In January 2007, I was at Amy Winehouse's debut live performance in America, hosted at Joe's Pub in New York. It had been a few months since she'd released "Back to Black" in the U.K., and the label was starting in on a formal introduction to the Mercury Prize-nominated singer here in the 'States.
She performed on an elevated stage over dinner tables, her tiny dress proving all the more scandalous. She took the stage with the Dap-Kings, each like props or toys around which she would weave, her knees like a foal's capping over her towering heels. Her body was thin, but that voice rattled out of it with a shambling boom. One hand held the mic as the other held a wine, almost perpetually, as if one were dropped she'd keel over like a tippled scale.
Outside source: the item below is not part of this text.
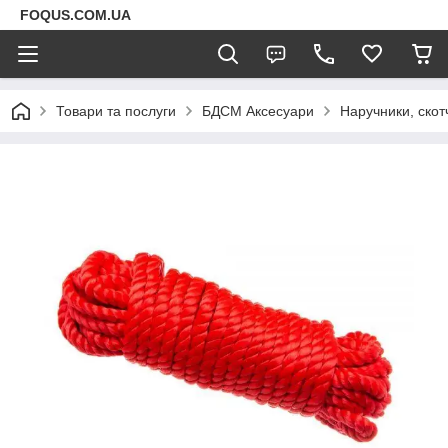
FOQUS.COM.UA
Товари та послуги
БДСМ Аксесуари
Наручники, скот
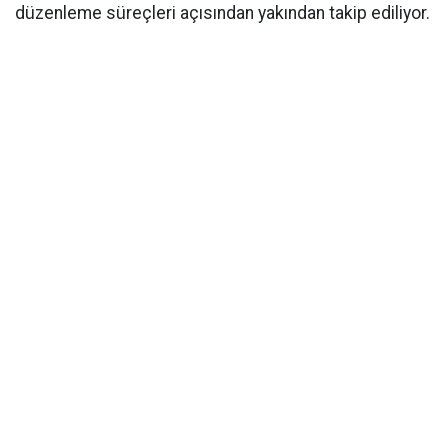
düzenleme süreçleri açısından yakından takip ediliyor.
When she wasn't holding a glass, she'd fuss with her short hemline, smooth her hand over her stomach or cup her breasts and bodice.
I thought she sounded magnificent. I remember the title track and how she bowed down over the chorus, "I died a hundred times," emphasis on the "hundred," and found it delicious that even after an early evening show, this raw-nerved rambler would be dragging her North London-drawled banter and throwback tunes into a second set, later after ours was done. I didn't know how she'd get there, but she did. ("Back to Black" turned out to be my No. 2 favorite record that year. She released two albums total.)
About a month after that show, Britney Spears was in the news because she shaved her head. It was in the middle of what seemed like an inevitable and heartbreaking descent for the pop star, a breaking point that wasn't altogether expected but also unsurprising. She had divorced only a couple months before, and bounded in and out of rehab treatment centers after. Spears was many, many moons into her fame. She was acting out, or acting up in rebellion, or shutting in, a coping.